- _DOCUMENT SEGMENT_:
#####
Listing 2 shows the code in the Main method of the console consumer application that retrieves the multicolored products and displays the product name, category name, and list price for each of the eight products.

namespace Consumer{    class Program    {    static void Main(string[] args)    {        AWLTServiceReference.AWLTEntities db =        new AWLTServiceReference.AWLTEntities(new Uri("http://localhost:1486/AWLTDataService.svc"));             var multiColorProducts = db.Products.Where(p => p.Color == "Multi")        .Select(p => new { p.Name, p.ListPrice, Category = p.ProductCategory.Name });    foreach (var prod in multiColorProducts)        {        Console.WriteLine("{0} ({1}) - {2}", prod.Name, prod.Category, prod.ListPrice.ToString("c"));        }        Console.ReadLine();    }    }}

The application code isn't complex; mostly it consists of just a LINQ query and code to display the results. Figure 6 shows the results in the console window when you run the application.

Console Window Showing List of Multicolored Products Accessed Through a WCF Data Service

As you can see, using WCF Data Services in simple scenarios is very easy. If your needs are more complicated, the server and consumer components of WCF Data Services provide more complex features that you can take advantage of. This article only scratches the surface of what you can do using WCF Data Services.

The Future of OData

Now that the OData specification is in the hands of a standards body, we should soon start to see renewed progress in formalizing the standard: addressing issues people have raised, comments the community has made, and errors found. The OASIS OData Technical Committee is already exploring extensions to the standard in several areas:

  • deltas to allow retrieval of changes to the data in a large result sets cached on a client

  • analytic data to allow aggregates, joins, and annotations

  • support for temporal data to allow querying data for a specified time or within a time range as well as a valid time range for data in a column

  • support for operations against XML and JSON streams

The committee is also exploring the creation of a simplified JSON format, sometimes referred to as JSON-lite. The intent is not to replace or change the standard JSON data format but to adapt it for use with OData. It remains to be seen whether the committee can succeed with such a format and have it usable in applications where standard JSON is now so easy to use. The committee's main motivation is to be able to streamline the metadata necessary in the data stream to use a common annotation mechanism that reduces the overall size of the data.
#####
- _LISTED RECORDS_:
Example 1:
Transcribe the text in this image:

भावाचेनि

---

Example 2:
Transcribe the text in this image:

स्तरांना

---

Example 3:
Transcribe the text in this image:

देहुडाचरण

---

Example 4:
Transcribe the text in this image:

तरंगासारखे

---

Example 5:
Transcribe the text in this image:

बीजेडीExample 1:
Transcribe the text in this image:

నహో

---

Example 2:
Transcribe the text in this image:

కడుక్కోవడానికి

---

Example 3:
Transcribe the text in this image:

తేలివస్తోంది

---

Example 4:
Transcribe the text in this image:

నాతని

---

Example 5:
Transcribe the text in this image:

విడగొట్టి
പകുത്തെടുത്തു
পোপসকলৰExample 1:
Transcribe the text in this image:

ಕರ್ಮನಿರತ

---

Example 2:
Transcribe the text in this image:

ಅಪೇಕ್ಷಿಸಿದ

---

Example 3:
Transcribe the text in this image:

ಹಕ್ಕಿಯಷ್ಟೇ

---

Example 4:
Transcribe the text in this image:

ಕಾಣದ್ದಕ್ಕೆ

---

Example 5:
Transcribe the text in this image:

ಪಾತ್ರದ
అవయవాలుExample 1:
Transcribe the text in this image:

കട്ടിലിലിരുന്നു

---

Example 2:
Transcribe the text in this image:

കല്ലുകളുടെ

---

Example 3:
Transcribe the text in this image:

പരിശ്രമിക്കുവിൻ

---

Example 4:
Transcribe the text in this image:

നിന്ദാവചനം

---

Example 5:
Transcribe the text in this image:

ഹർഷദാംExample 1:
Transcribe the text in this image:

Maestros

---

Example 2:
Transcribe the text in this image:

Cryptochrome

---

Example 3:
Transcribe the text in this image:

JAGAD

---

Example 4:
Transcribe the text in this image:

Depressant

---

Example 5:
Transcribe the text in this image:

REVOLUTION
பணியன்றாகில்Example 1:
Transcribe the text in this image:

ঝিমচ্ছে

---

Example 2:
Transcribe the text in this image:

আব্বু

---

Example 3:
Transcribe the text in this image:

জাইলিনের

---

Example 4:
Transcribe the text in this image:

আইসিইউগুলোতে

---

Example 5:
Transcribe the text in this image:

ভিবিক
#####
- _REQUIRED WORK_:
[a] Answer these questions from the OData article:
(i) How many multicolored products does the console application display?
(ii) What three details does it show for each product?
(iii) By what name is the simplified JSON format sometimes known?
[b] Copy out everything in the OData article from "Listing 2 shows" down to "the eight products.".

- _ANSWERS TO THE EXERCISES_:
[a]
(i) Eight.
(ii) The product name, category name, and list price.
(iii) JSON-lite.

[b]
Listing 2 shows the code in the Main method of the console consumer application that retrieves the multicolored products and displays the product name, category name, and list price for each of the eight products.